In addition to its analysis on areas with the longest commuting times, the Q1 2021 Home Building Geography Index (HBGI) features two other Commute-to-Work data series: counties with top shares of bicycle commuters (i.e., greater than or equal to 0.5 percent) and counties with top shares1 of work-from-home workers (greater than or equal to 6.6 percent). Single-family and multifamily housing submarkets for both categories had been bifurcated at the county-level between the top quintile and all other areas for this analysis.
The HBGI data show that the top quintile of counties of bicycle commuters accounted for 31.3 percent of single-family homebuilding as of the first quarter of 2021. During 2016, that is, the first few quarters under the HBGI’s purview, the share had been slightly larger.
The market shares have a more intuitive result when looking at the multifamily sector: top bicycle commuter counties accounted for 52.4 percent of multifamily home building. Therefore, one might reasonably expect the share of multifamily home building to be greater in these counties, as commuting by bicycle is a popular choice of transit in urban areas.

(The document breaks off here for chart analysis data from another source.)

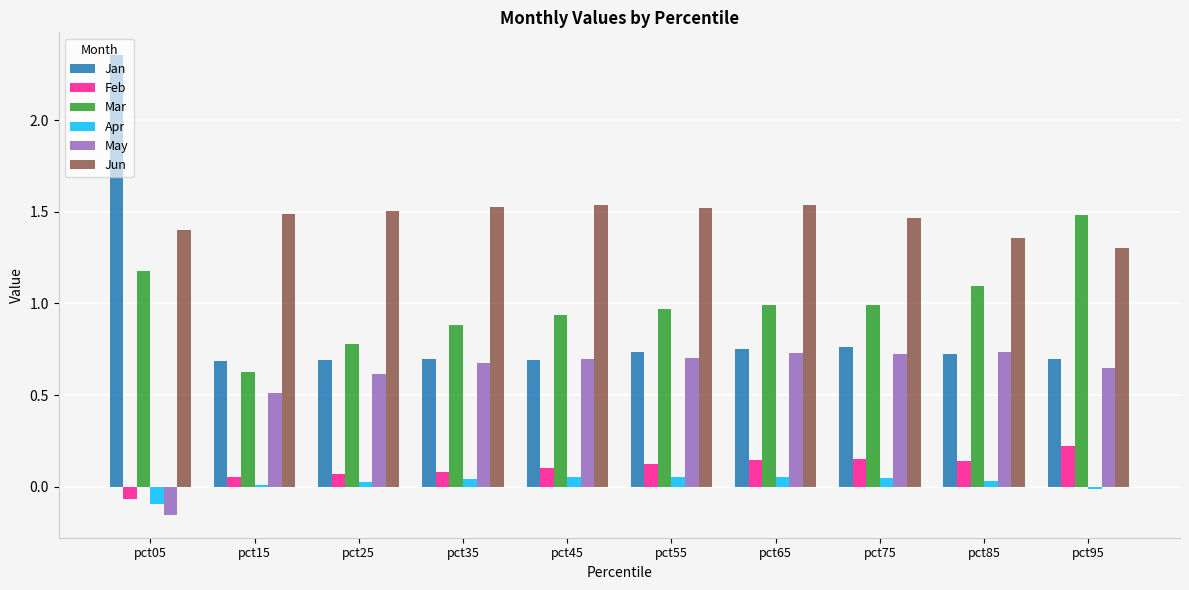

What is the difference between the maximum and second lowest values in the Jan series?

1.7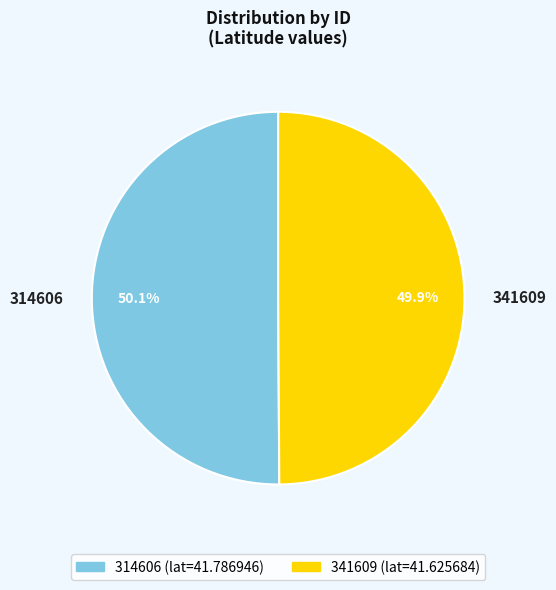

Is the sum of 341609 and 314606 greater than half?

Yes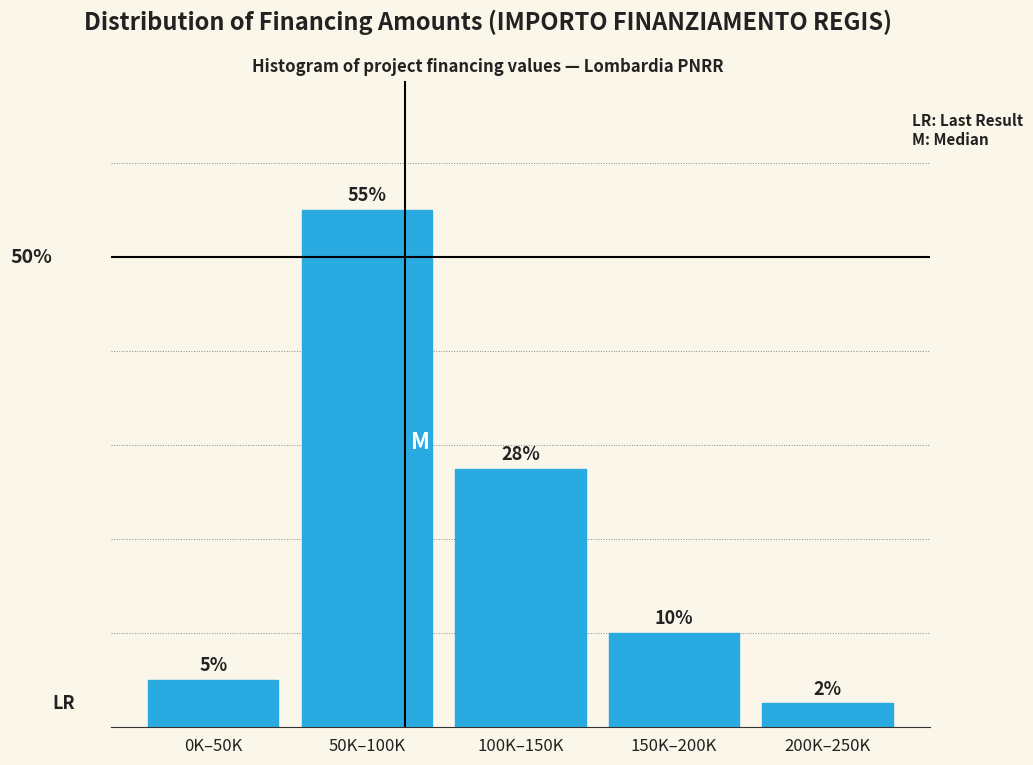

At which category does the chart reach its peak across all series?

50K–100K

Counties with a relatively high percentage of work-from-home workers, have lower market shares in both single-family and multifamily home building, by about 50 percent in both submarkets, than their office-focused commuter counterparts. In other words, single-family and multifamily homebuilding is approximately three times greater in counties where the share of work-from-home workers is less than 6.6 percent, which effectively make up 80 percent of all counties surveyed.
The data show that single-family home building outpaced its multifamily counterpart in recent history, particularly in 2020 as the COVID-19 pandemic necessitated work-from-home arrangements that often resulted in many Americans moving away from core counties of large metro and small metro areas.
- Both shares are derived from data from the “Commuting Characteristics” table of the 2018 5-year American Community Survey. Hence, they do not account for any subsequent changes that might have ensued in later years, particularly during the COVID-19 pandemic, when the number of work-from-home workers greatly increased due to shelter-in-place restrictions.